Un outil pour mieux définir la relation entre étudiant et enseignant

Durant les études supérieures, une bonne relation entre l’enseignant et les étudiantes et étudiants favorise un climat d’apprentissage agréable. C’est scientifiquement prouvé et beaucoup de personnes en ont fait l’expérience par le biais d’une furieuse envie d’abandonner lorsque le professeur s’avère détestable. Mais qu’est-ce qui est constitutif de cette relation? Pour quelles raison un enseignant est-il apprécié ? Peut-on mesurer ceci de manière objective? «Si beaucoup d’études démontrent l’importance de la relation enseignant-étudiant dans l’apprentissage durant les études supérieures, l’analyse de cette relation est souvent limitée à une seule dimension, telle que la proximité, ou au comportement de l’enseignant, comme les signes verbaux et non verbaux de sympathie et d’enthousiasme, précise Roland Tormey, maître d’enseignement et de recherche au Collège des Humanités. Ce qui est problématique car ces interprétations peuvent différer suivant le contexte social et culturel.»

Focus sur les émotions

Le chercheur, également responsable du Centre d’appui à l’enseignement de l’EPFL, a donc décidé d’élaborer un nouvel instrument centré sur la qualité émotionnelle de la relation enseignant-étudiant, le Classroom Affective Relationship Inventory (CARI). Une recherche récemment publiée dans Higher Education. En effet, si l’importance de la composante émotionnelle dans l’enseignement supérieur est toujours plus reconnue, il n’existait jusqu’alors aucun outil de mesure objectif. Pour créer le CARI, Roland Tormey s’est basé sur les travaux des psychologues Jennifer Jenkins et Keith Oatley. Ceux-ci montrent que la distance sociale et émotionnelle entre les personnes découle du sentiment de connexion (amabilité/sympathie), d’attachement (sécurité/protection) et d’affirmation, de pouvoir (position dans la hiérarchie sociale) qu’amène la relation.

Il est intéressant de constater que l’expérience positive d’un cours est surtout corrélée à l’admiration, au respect, au sentiment de confiance et de sécurité que l’étudiant ressent vis-à-vis de l’enseignant.

Roland Tormey, maître d’enseignement et de recherche au Collège des Humanités

«L’affection et la sympathie sont constitutives du lien social et elles sont au centre de l’idée de proximité. Le sentiment de sécurité et de confiance est également important dans une relation pédagogique, si les étudiants sont anxieux et ressentent de la peur envers leur enseignant, ils sont moins enclins à se comporter d’une manière qui favorise l’apprentissage.

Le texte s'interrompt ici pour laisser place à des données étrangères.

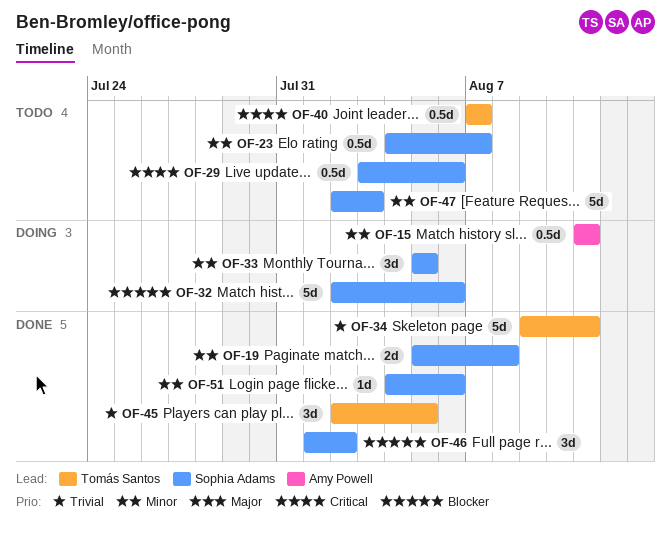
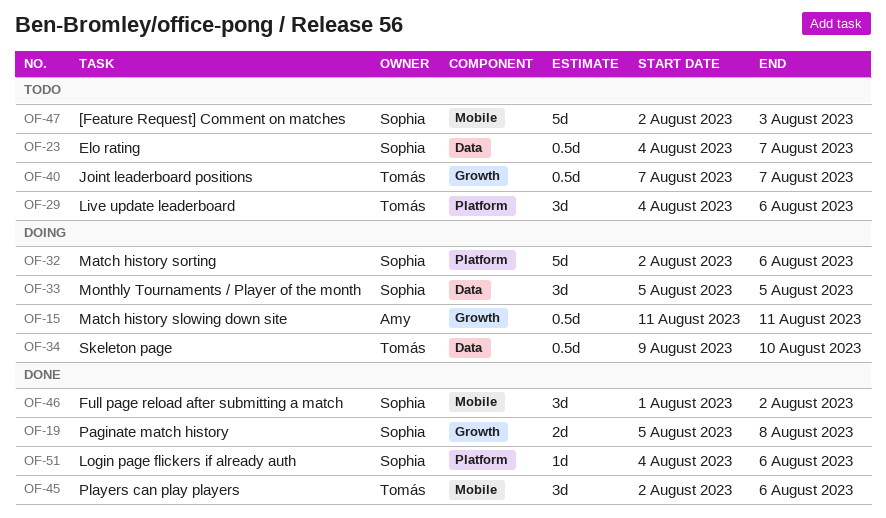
OF-29, owner: Sophia Adams -> Tomás Santos
OF-29, estimate: 0.5d -> 3d
OF-29, start: Aug 3 -> Aug 4
OF-34, status: Done -> Doing
OF-34, estimate: 5d -> 0.5d
OF-34, due: Aug 11 -> Aug 10
OF-45, due: Aug 5 -> Aug 6

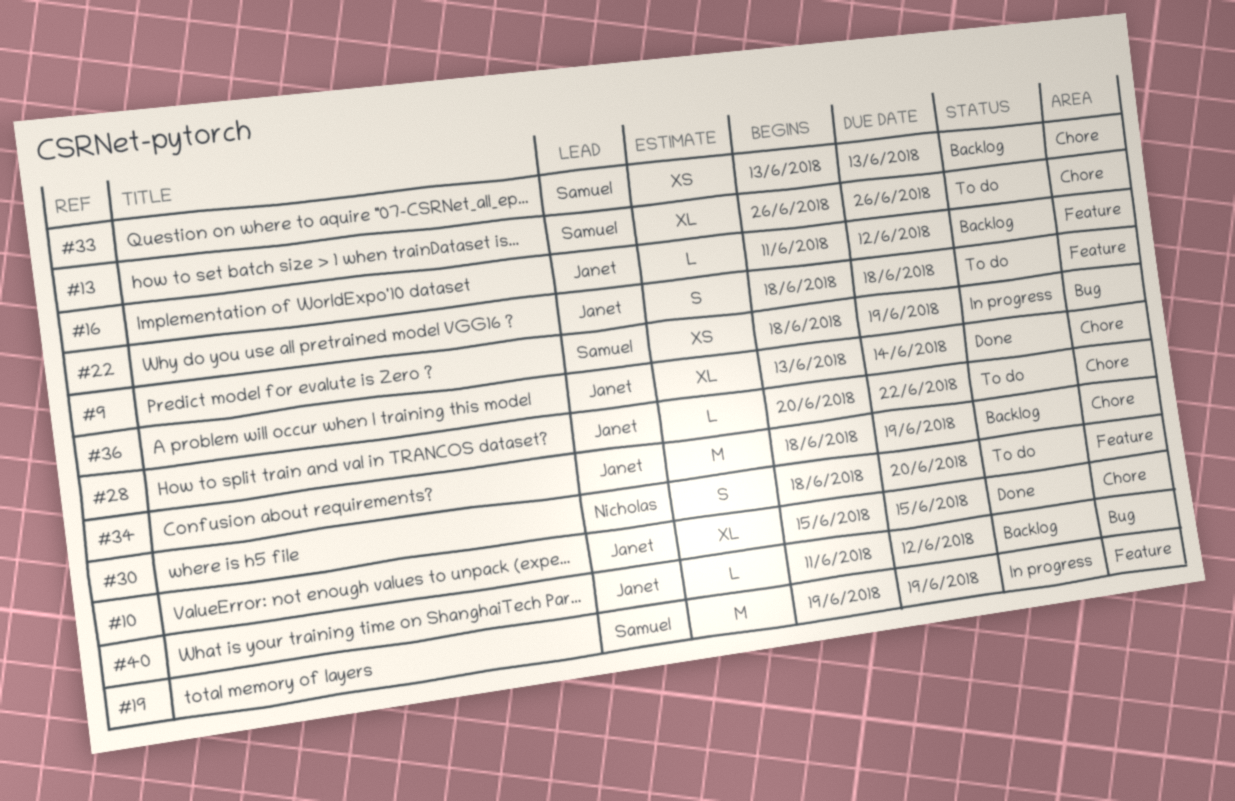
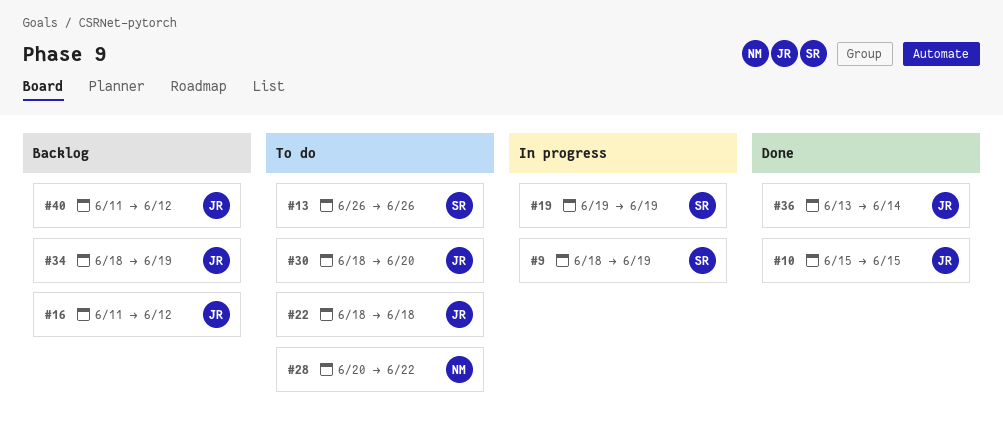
#28, owner: Janet -> Nicholas
#30, owner: Nicholas -> Janet
#33: present -> none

Quant à la dernière dimension, les étudiants valorisent des sentiments de respect et d’admiration envers leur enseignant», détaille Roland Tormey.

Le CARI propose de mesurer ces trois dimensions via un questionnaire dans lequel les étudiants doivent noter (sur une échelle en sept points, allant de «pas du tout» à «beaucoup») dans quelle mesure leur professeur peut être associé à une quinzaine de termes comme «impressionnant, inspirant la confiance, influent ou encore compatissant».

Respect et confiance

Le questionnaire a été testé avec succès auprès de 851 étudiantes et étudiants de l’EPFL de niveau Bachelor. «Les données récoltées ont prouvé la pertinence d’un modèle à trois dimensions et ont montré que la qualité émotionnelle de la relation entre l’étudiant et son enseignant est fortement liée à l’appréciation d’un cours, ceci même dans le domaine des sciences et de l’ingénierie, et dans de grandes classes. Il est aussi intéressant de constater que l’expérience positive d’un cours est surtout corrélée à l’admiration, au respect, au sentiment de confiance et de sécurité que l’étudiant ressent vis-à-vis de l’enseignant. Contrairement à ce qui est parfois admis, les enseignants les mieux évalués ne sont donc pas forcément ceux qui apparaissent les plus sympathiques. De même, il n’est pas rare d’entendre qu’un jeune professeur ne doit pas se montrer trop jovial dans les premières semaines afin de se faire respecter. Cette étude montre que sourire et paraître compétent sont deux dimensions indépendantes l’une de l’autre», sourit Roland Tormey.

Les questionnaires remis à l’EPFL ayant été anonymisés, impossible de savoir si la taille de la classe, la discipline, l’origine ou le parcours de l’étudiant et de l’enseignant impactent la perception de la qualité émotionnelle de la relation. C’est pourquoi, Roland Tormey espère que les universités, les chercheurs et les enseignants s’empareront de son outil pour conduire de nouvelles recherches. Surtout que le CARI est applicable dans différents contextes socio-culturels. D’autre part, ce questionnaire permet aussi aux enseignants d’obtenir rapidement un excellent feedback. «En mesurant ces trois dimensions émotionnelles de la relation, le CARI permet de pointer plus précisément ce qui fait la différence.»